**Document:**
^^^^^^^^^^^^^^^^
# I'm not sure how I feel about this quiz... but its not positive.



## jdramirez (Mar 29, 2014)

https://app.e2ma.net/app2/survey/36399/213038842/594d480b5b/?v=a

This company is paying photogs $20 an hour and you might have to drive as far as 100 miles... But that's neither here nor there. 

I read through the quiz... and I really want there to be write in answers. 

For instance... 

If you are photographing a person at 12 Noon in bright sunlight what would you do? *
Use your flash
Over expose 2 stops
Under expose 2 stops
Reduce the ISO on your camera

I'd go with... tell everyone to stare into sun... and I'd shoot from a high angle in time lapse... so you CAN SEE the exact moment when they all go blind.

You are photographing a 5 month old outdoors on the grass. Which would work best? *
Put the baby in a car seat
Put the baby on it's tummy
Shoot from a high angle
Use a fast shutter speed

5 months... my freaking 7 month can't sit up. I'd ask the mother if her body has snapped back yet and if she has thought of doing nudes... oh yeah. My concern is the grass... I think if you put a baby on the grass, it is going to poke them and they are going to freak the f out.
^^^^^^^^^^^^^^^^
**Brief A:**
Answer these questions about the quiz thread, one per line and marked the same way:
(i) How much per hour is the company paying photographers?
(ii) How old is the baby in the quiz question about shooting outdoors on the grass?
(iii) How old is the poster's own child?
**Brief B:**
Continue the quiz thread from its last sentence.
The material that comes next is from a different source than the quiz thread.

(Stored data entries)
^^^^^^^^^^^^^^^^
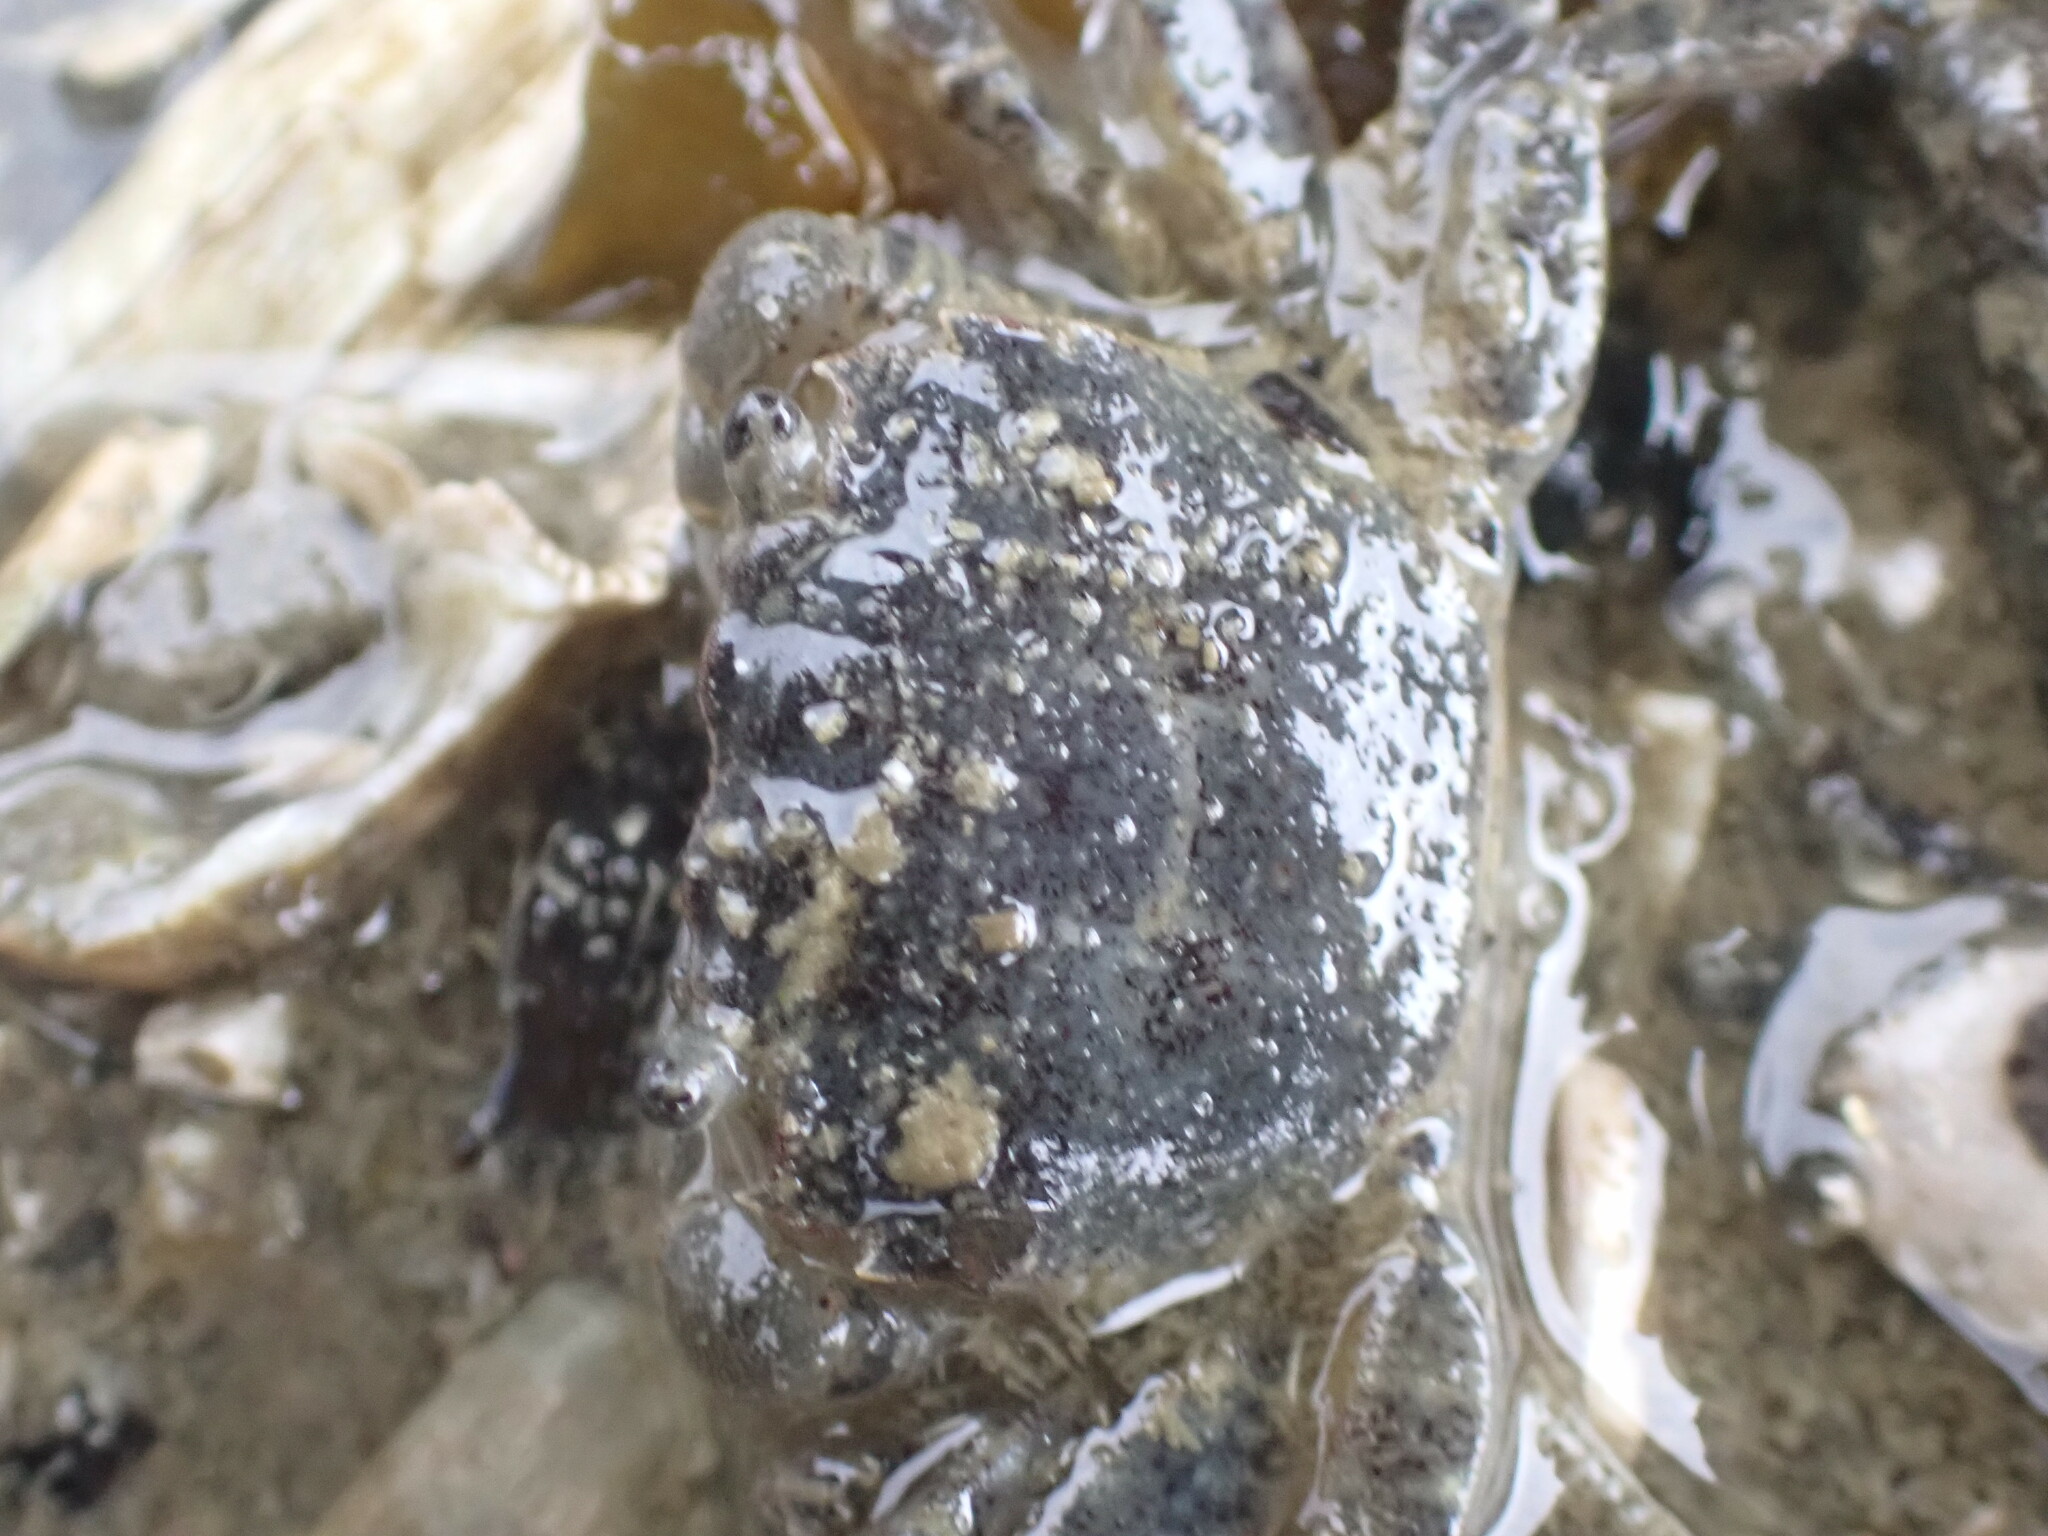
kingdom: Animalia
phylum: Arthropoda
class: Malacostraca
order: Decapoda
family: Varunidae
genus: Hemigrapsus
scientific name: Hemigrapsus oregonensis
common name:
^^^^^^^^^^^^^^^^
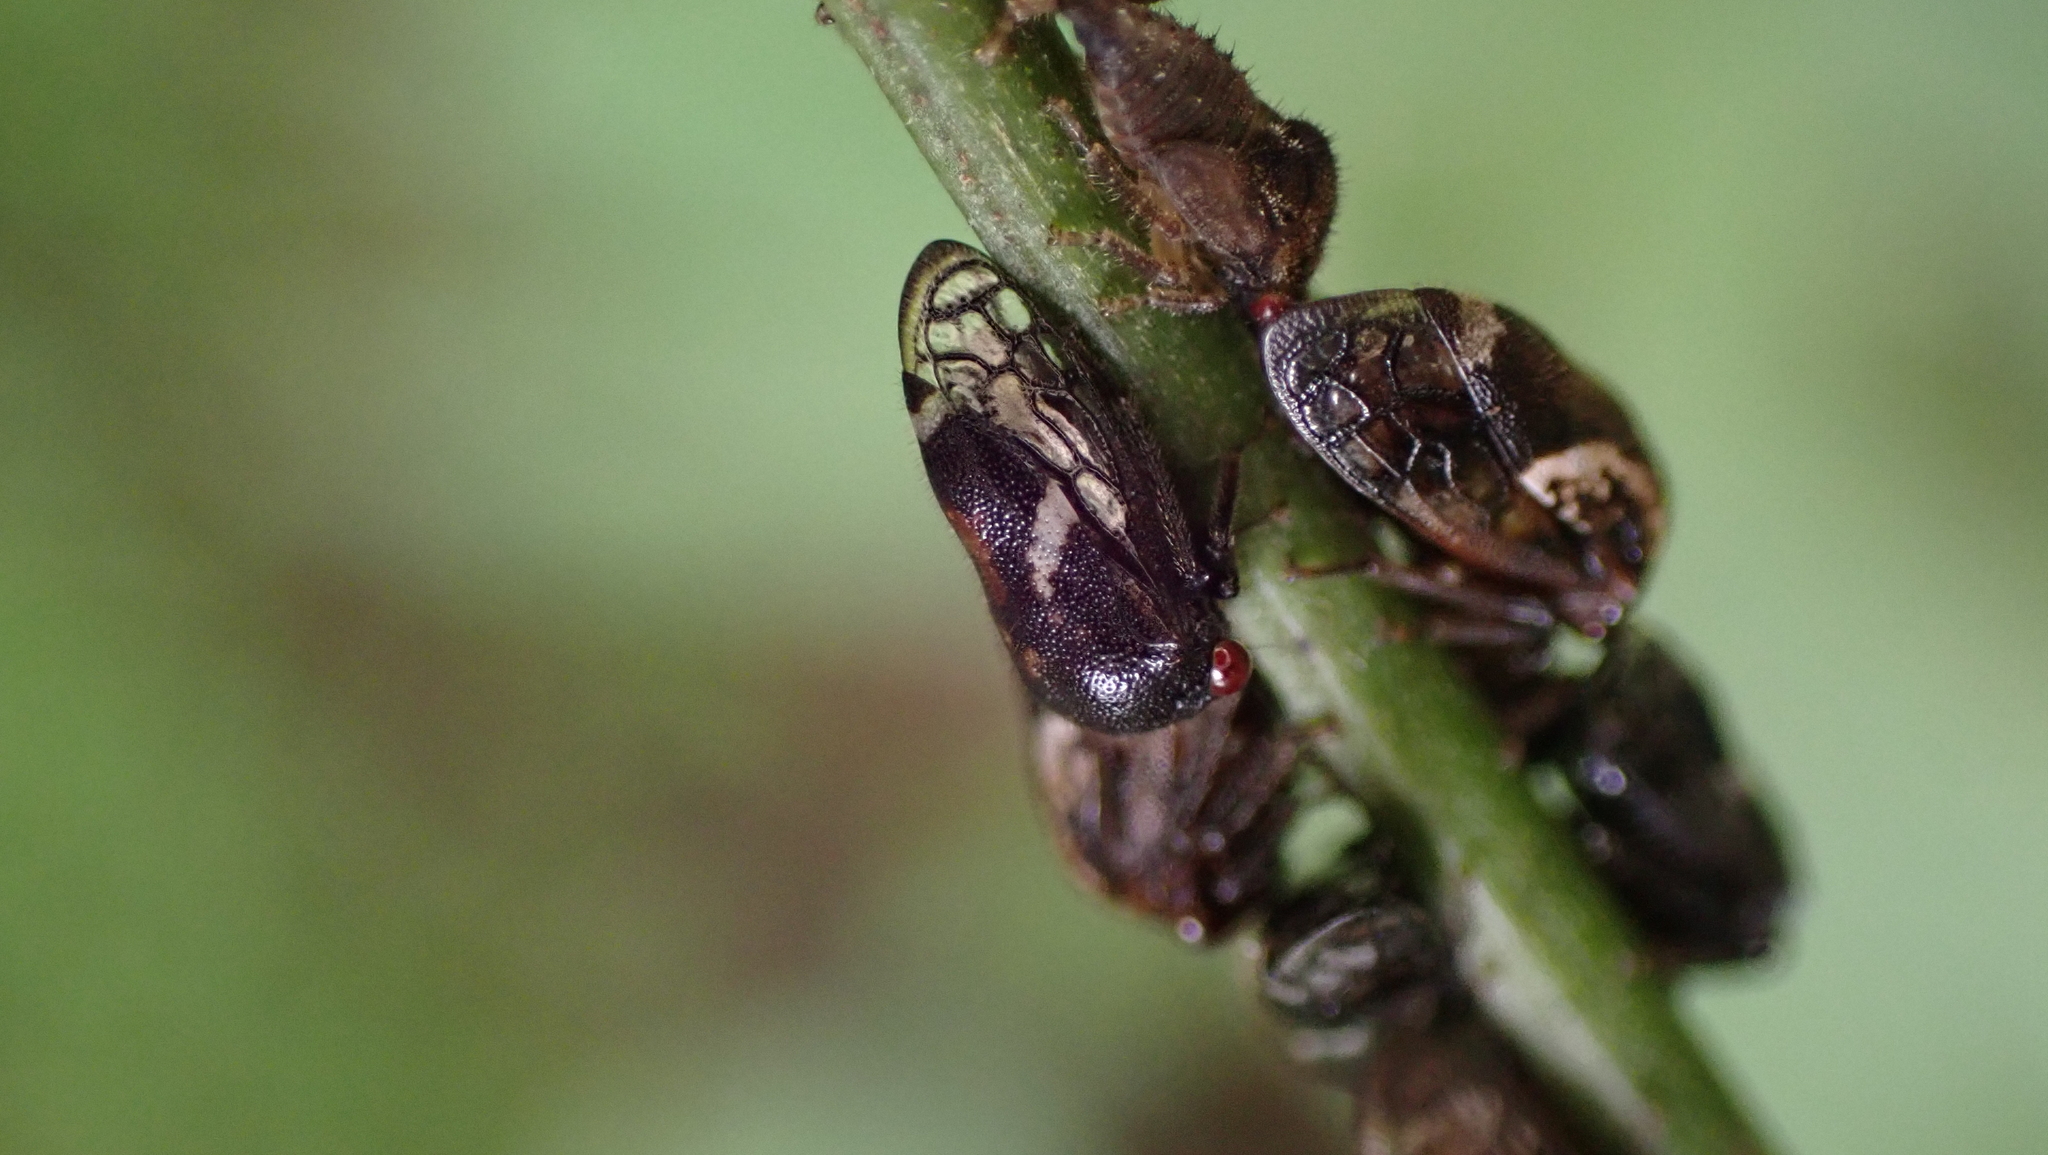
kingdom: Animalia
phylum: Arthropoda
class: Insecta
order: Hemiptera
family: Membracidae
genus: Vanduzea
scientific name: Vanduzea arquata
^^^^^^^^^^^^^^^^
**Written response A:**
(i) $20 an hour
(ii) 5 months old
(iii) 7 months

**Written response B:**
But hey... good for them... they are making fat cash off of people.


----------



## Don Haines (Mar 29, 2014)

jdramirez said:


> If you are photographing a person at 12 Noon in bright sunlight what would you do? *
> Use your flash
> Over expose 2 stops
> Under expose 2 stops
> ...


My question is where am I at 12 noon.... am I down south with the sun directly overhead or am I in the high arctic with the sun just above the horizon....

And If I was somewhere with the sun directly overhead, I'd go for a coffee and wait for less harsh lighting.....


----------



## jdramirez (Mar 29, 2014)

Don Haines said:


> jdramirez said:
> 
> 
> > If you are photographing a person at 12 Noon in bright sunlight what would you do? *
> ...


...

I know. Can I get a Gazebo all up in the piece? I needs some shadows... double off camera satellite flash, and a bottle of scotch. STAT!


----------



## Don Haines (Mar 29, 2014)

You are photographing a 5 month old outdoors on the grass. Which would work best?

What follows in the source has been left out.